The family seems to have done some traveling back and forth between New Bedford in Ohio and their family and friends still back at Old Bedford in Pennsylvania, and they also seem to have made a few trips out west to look around and try to locate Grandpa's land. But it wasn't until 1861 when Elias finally pulled up stakes at the age of 50 and settled in South Bend, Indiana, with his wife Elizabeth and their five sons and who knows how many daughters. It was a good time to move to South Bend. One of their cousins had moved there a few years earlier, a blacksmith named John Studebaker. The Studebaker family had been making Conestoga wagons during the 50s and shipping them by boat down to St. Louis for people going west to California on the Oregon Trail. But it turns out that that was small potatoes because in 1861 they landed a government contract to make wagons for the Union army.

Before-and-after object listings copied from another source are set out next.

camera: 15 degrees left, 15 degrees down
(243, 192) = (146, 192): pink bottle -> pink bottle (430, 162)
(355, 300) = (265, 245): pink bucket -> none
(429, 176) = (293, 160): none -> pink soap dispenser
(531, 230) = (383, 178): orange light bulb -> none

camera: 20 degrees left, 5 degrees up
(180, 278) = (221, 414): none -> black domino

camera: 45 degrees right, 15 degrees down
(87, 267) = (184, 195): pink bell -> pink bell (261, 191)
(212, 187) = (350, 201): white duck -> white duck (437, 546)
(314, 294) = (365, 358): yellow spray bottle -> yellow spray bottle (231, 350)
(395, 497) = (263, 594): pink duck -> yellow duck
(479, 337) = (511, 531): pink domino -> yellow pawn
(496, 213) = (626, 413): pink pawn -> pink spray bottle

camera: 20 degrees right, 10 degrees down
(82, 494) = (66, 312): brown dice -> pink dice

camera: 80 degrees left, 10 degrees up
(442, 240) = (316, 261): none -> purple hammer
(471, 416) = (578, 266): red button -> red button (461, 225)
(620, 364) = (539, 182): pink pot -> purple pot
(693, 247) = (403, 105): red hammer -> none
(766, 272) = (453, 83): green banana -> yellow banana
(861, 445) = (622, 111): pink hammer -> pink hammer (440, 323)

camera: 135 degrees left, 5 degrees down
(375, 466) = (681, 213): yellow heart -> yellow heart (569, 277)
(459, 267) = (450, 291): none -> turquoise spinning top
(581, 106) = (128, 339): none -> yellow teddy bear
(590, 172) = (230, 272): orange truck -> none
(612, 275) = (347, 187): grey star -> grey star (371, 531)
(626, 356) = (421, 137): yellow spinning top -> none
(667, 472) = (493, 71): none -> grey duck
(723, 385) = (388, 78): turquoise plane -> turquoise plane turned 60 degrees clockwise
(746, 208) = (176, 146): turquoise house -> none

Elias settled his family in Liberty Township in South Bend that year. His oldest son signed up to fight for the Union army and it seems he was taken prisoner and died at Andersonville. The second son, Michael Steele, was my great great grandfather. One account I've seen refers to him as the family teamster which would seem to suggest that his work involved wagons in one way or another. He married a girl named Charlotte Stradley, who was born in Liberty Township in 1844. South Bend was a pretty small settlement up until 1840. Before that most of the people living there were either Catholic priests or Potawatomi Indians. The Treaty of Chicago was signed in 1833 and the terms of that agreement were that the Potawatomi would move within five years to a reservation next to the Shawnees just north and east of Topeka, Kansas. In 1838 there were still nearly a thousand Potawatomi living between the Tippecanoe and the Wabash rivers. They were rounded up at gunpoint in 1838 and marched nearly a thousand miles on foot across the plains of Illinois and Iowa to their new home on the reservation, an event still remembered as the Trail of Death.

I don't know much about Charlotte Stradley. I suppose she might have been part or even all Potawatomi. There were a few white settlers there before 1840 who were tolerated because they had married into the tribe. Michael and Charlotte Steele had a son named Ira Steele who was born in North Liberty in 1874. He married a woman named Laura Price who was born there in 1876. I've seen pictures of Laura Price, my great grandmother. My guess, based on her picture, would be that she was at least half Potawatomi. She died in 1916 at the age of forty. Ira lived until 1932. My grandfather was born in 1899 in Akron, so at the turn of the century it seems they were still in contact with family back in Coshocton County in Ohio and probably with family back in Bedford County in Pennsylvania as well. Ira and Laura had quite a few relatives in South Bend, but they also had a farm down on the Wabash River near Logansport, just a few short miles up the river from Prophetstown.

I was born in Lawrence, Kansas, on the same date as the signing of the Treaty of Chicago 120 years earlier. The kid in the incubator next to mine was a full-blooded Shawnee Indian. My mother used to call me Chief Hiawatha because she was never quite sure if she'd brought home the right kid.

2 comments:

Craig said...

Actually, Benjamin Harrison was the grandson of William Henry Harrison, governor of the Indiana Territory, who led the victorious American forces in 1811 at the Battle of Tippecanoe. The Fort Dearborn Massacre took place in August of 1812 and might be construed as a reprisal for the destruction of Prophetstown.

Craig said...

Another detail -- Michael Steele was actually the 3rd son of Elias Steele. Jeremiah, the eldest, was known as "the Carpenter". The second son, Abraham Steele, a doctor, died at Andersonville. Michael was known as "the Bookkeeper". Charlotte Stradley was the daughter of a man called Dr. Stradley, for whom the boys built a house when they first arrived in Indiana. The Steele family owned and milled timber which was probably useful to people in the business of building wagons.